Increased lysine content in crop plants
Major crops used for human food and animal feed are poor in amino acid content, the lysine being the most limiting amino acid. Corn being poor in lysine, when used as animal feel, is often supplemented with soybean meal. Additional quantity of 200,000 tones of lysine is produced annually (world over) through fermentation to meet the demand of lysine. Therefore, efforts have been made in the past to increase lysine content in food and fodder crops, but conventional breeding was not successful.

Pathways of the Biosynthesis of the Aspartate Family of Amino Acids.

Increased Lysine Content in Crop Plants

A Pathway for the Biosynthesis of aspartate family of Amino Acids, Showing Feedback Inhibition due to lysine, Threonine (thr) and Isoleucine.



In tobacco, mutants over-producing lysine were obtained through selection for resistance against the lysine analog S (2-amino-ethyl) cysteine (AEC), but increased lysine content was observed only in the leaves and not in the seed. Using biotechnology, successful attempts to increase lysine content were made through deregulation of biosynthetic pathway, which utilizes aspartate and produces lysine, along with threonine, methionine and isoleucine. Lysine synthesis is regulated through feedback inhibition of the following enzymes: aspartokinase (AK) catalyzes the phosphorylation reaction converting aspartate to β aspartyl phosphate and (ii) di-hydro-dipicolinic acid synthase (DHDPS) catalyzes the condensation of aspartyl β-semialdehyde leading to lysine synthesis.

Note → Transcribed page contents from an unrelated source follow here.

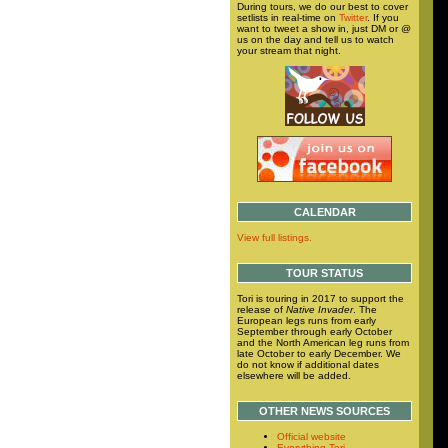
During tours, we do our best to cover
setlists in real-time on
Twitter
. If you
want to tweet a show in, just DM or @
us on the day and tell us to watch
your stream that night.
CALENDAR
View full listings.
TOUR STATUS
Tori is touring in 2017 to support the
release of
Native Invader
. The
European legs runs from early
September through early October
and the North American leg runs from
late October to early December. We
do not know if additional dates
elsewhere will be added.
OTHER NEWS SOURCES
Official website
Everything Tori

Lysine overproduction was achieved by manipulating this pathway with following results in which increased lysine content was observed only in leaves but not in seeds: (i) The enzyme DHDPS from E. coli is 20- fold less sensitive to feedback inhibition than DHDPS of higher plants. Therefore, E. coli gene dapA encoding DHDPS was fused with CaMV 35S promoter and a sequence for chloroplast transit sequence. The gene construct was used for producing transgenic plants in tobacco leading to substantial increase in the lysine content of leaves, but not that of seeds. (ii) A mutant allele of E. coli lysC gene encoding lysine insensitive AK enzyme was also similarly fused with CaMV35S promoter. This was introduced in transgenic plants already carrying E. coli dapA gene. These transgenic tobacco plants carrying both dapA and mutant lysC from E. coli accumulated more lysine than those carrying only dapA but this increase was also observed only in leaves and not in seeds.

(iii) Seed specific promoters were also used with both dapA and the mutant lysC but no increase in lysine in the seeds was observed, which was attributed to increased lysine breakdown (catabolism) in the seed, so that not only more lysine need to be produced or translocated to seeds, but also its breakdown needs to be checked

Following genes were also used for producing high lysine transgenic plants in canola and soybean (i) dapA gene from Corynebacterium encoding lysine insensitive DHDPS and (ii) a mutant lysC-M4 gene encoding lysine insensitive AK. Both these genes were individually fused to cts (from small subunt of ribulose 1,5 bisphosphate carboxylase from soybean) and to a seed specific expression cassette composed of a promoter and transcription terminator from the gene encoding the ß subunit of phaseolin, a seed storage protein from Phaseolus. The transgenic canola plants produced using these gene constructs in some cases, had as much as 100 fold increase in free lysine level (12% of all the amino acids) in seeds. Accumulation of lysine in canola seeds was controlled not only by the rate of its synthesis, but also by the rate of its breakdown. Atleast copies of dapA gene were found to be necessary to achieve excess free lysine.

Transgenic soybean for higher lysine (increase ranged from ten fold to several hundred fold) were also produced using the same two genes, that were used for canola by the same group of workers. Increase in lysine codons in corn seeds was also successfully achieved. In future this approach will also be used for accumulation of other amino acids (e.g. threonine and methionine) derived from aspartate.